- ACTIVITY -
An exact copy of the lines from the one containing "Most medications pass into breast milk—" through the last line below is required; include both of those lines and no others.

Page-level text extractions
◆ ◆ ◆ ◆

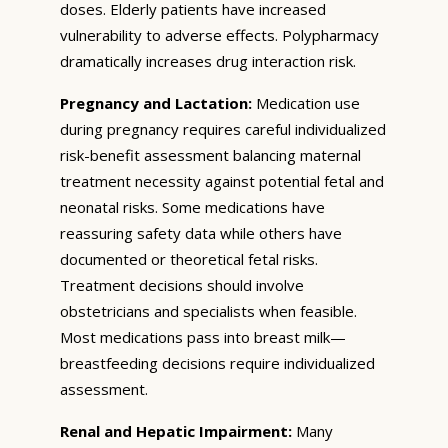
doses. Elderly patients have increased
vulnerability to adverse effects. Polypharmacy
dramatically increases drug interaction risk.
Pregnancy and Lactation:
Medication use
during pregnancy requires careful individualized
risk-benefit assessment balancing maternal
treatment necessity against potential fetal and
neonatal risks. Some medications have
reassuring safety data while others have
documented or theoretical fetal risks.
Treatment decisions should involve
obstetricians and specialists when feasible.
Most medications pass into breast milk—
breastfeeding decisions require individualized
assessment.
Renal and Hepatic Impairment:
Many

◆ ◆ ◆ ◆

- REPLY TO THE TASK -
Most medications pass into breast milk—
breastfeeding decisions require individualized
assessment.
Renal and Hepatic Impairment:
Many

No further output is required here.